Object modification listings
################
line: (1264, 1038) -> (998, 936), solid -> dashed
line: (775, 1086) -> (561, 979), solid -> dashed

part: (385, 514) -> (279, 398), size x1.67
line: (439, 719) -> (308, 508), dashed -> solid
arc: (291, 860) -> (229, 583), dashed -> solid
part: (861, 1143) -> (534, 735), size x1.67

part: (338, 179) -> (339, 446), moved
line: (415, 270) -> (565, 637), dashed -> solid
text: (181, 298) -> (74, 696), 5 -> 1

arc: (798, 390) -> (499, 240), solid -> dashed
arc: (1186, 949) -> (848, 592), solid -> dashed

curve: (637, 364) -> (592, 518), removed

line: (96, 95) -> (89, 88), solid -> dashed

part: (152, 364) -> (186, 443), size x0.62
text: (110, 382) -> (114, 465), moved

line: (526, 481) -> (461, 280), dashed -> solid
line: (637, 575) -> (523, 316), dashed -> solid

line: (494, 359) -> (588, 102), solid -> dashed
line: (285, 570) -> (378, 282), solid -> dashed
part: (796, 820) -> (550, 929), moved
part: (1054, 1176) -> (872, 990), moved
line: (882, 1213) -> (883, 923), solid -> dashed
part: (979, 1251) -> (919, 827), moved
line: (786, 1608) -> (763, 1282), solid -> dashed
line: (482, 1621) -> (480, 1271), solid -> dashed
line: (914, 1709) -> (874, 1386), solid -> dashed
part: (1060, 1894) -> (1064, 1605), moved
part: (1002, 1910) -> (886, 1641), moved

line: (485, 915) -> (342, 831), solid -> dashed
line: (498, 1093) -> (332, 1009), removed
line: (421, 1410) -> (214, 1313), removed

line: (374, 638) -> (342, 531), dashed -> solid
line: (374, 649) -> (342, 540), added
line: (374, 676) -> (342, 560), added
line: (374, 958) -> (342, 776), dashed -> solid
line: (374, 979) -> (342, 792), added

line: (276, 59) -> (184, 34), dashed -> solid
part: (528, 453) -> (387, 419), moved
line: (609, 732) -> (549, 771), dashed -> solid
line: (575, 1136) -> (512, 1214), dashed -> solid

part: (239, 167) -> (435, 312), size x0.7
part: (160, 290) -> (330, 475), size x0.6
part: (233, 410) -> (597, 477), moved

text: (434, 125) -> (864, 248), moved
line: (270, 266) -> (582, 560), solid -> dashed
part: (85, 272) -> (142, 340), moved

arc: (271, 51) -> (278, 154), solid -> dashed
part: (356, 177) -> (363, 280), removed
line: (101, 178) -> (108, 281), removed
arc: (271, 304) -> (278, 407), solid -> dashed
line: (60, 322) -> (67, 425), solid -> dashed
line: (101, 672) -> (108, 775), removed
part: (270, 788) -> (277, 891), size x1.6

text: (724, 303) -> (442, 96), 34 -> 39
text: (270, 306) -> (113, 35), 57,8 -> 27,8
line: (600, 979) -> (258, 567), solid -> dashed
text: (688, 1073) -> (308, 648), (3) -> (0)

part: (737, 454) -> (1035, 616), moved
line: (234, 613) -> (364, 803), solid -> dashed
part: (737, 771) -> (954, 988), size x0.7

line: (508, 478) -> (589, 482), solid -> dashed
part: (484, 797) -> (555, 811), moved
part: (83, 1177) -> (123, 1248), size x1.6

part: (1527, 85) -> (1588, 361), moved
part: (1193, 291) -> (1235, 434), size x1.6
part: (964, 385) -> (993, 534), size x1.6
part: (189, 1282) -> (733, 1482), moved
################
What to produce:
Please print each entry once more, exactly as it reads.

Output for this exercise:
line: (1264, 1038) -> (998, 936), solid -> dashed
line: (775, 1086) -> (561, 979), solid -> dashed

part: (385, 514) -> (279, 398), size x1.67
line: (439, 719) -> (308, 508), dashed -> solid
arc: (291, 860) -> (229, 583), dashed -> solid
part: (861, 1143) -> (534, 735), size x1.67

part: (338, 179) -> (339, 446), moved
line: (415, 270) -> (565, 637), dashed -> solid
text: (181, 298) -> (74, 696), 5 -> 1

arc: (798, 390) -> (499, 240), solid -> dashed
arc: (1186, 949) -> (848, 592), solid -> dashed

curve: (637, 364) -> (592, 518), removed

line: (96, 95) -> (89, 88), solid -> dashed

part: (152, 364) -> (186, 443), size x0.62
text: (110, 382) -> (114, 465), moved

line: (526, 481) -> (461, 280), dashed -> solid
line: (637, 575) -> (523, 316), dashed -> solid

line: (494, 359) -> (588, 102), solid -> dashed
line: (285, 570) -> (378, 282), solid -> dashed
part: (796, 820) -> (550, 929), moved
part: (1054, 1176) -> (872, 990), moved
line: (882, 1213) -> (883, 923), solid -> dashed
part: (979, 1251) -> (919, 827), moved
line: (786, 1608) -> (763, 1282), solid -> dashed
line: (482, 1621) -> (480, 1271), solid -> dashed
line: (914, 1709) -> (874, 1386), solid -> dashed
part: (1060, 1894) -> (1064, 1605), moved
part: (1002, 1910) -> (886, 1641), moved

line: (485, 915) -> (342, 831), solid -> dashed
line: (498, 1093) -> (332, 1009), removed
line: (421, 1410) -> (214, 1313), removed

line: (374, 638) -> (342, 531), dashed -> solid
line: (374, 649) -> (342, 540), added
line: (374, 676) -> (342, 560), added
line: (374, 958) -> (342, 776), dashed -> solid
line: (374, 979) -> (342, 792), added

line: (276, 59) -> (184, 34), dashed -> solid
part: (528, 453) -> (387, 419), moved
line: (609, 732) -> (549, 771), dashed -> solid
line: (575, 1136) -> (512, 1214), dashed -> solid

part: (239, 167) -> (435, 312), size x0.7
part: (160, 290) -> (330, 475), size x0.6
part: (233, 410) -> (597, 477), moved

text: (434, 125) -> (864, 248), moved
line: (270, 266) -> (582, 560), solid -> dashed
part: (85, 272) -> (142, 340), moved

arc: (271, 51) -> (278, 154), solid -> dashed
part: (356, 177) -> (363, 280), removed
line: (101, 178) -> (108, 281), removed
arc: (271, 304) -> (278, 407), solid -> dashed
line: (60, 322) -> (67, 425), solid -> dashed
line: (101, 672) -> (108, 775), removed
part: (270, 788) -> (277, 891), size x1.6

text: (724, 303) -> (442, 96), 34 -> 39
text: (270, 306) -> (113, 35), 57,8 -> 27,8
line: (600, 979) -> (258, 567), solid -> dashed
text: (688, 1073) -> (308, 648), (3) -> (0)

part: (737, 454) -> (1035, 616), moved
line: (234, 613) -> (364, 803), solid -> dashed
part: (737, 771) -> (954, 988), size x0.7

line: (508, 478) -> (589, 482), solid -> dashed
part: (484, 797) -> (555, 811), moved
part: (83, 1177) -> (123, 1248), size x1.6

part: (1527, 85) -> (1588, 361), moved
part: (1193, 291) -> (1235, 434), size x1.6
part: (964, 385) -> (993, 534), size x1.6
part: (189, 1282) -> (733, 1482), moved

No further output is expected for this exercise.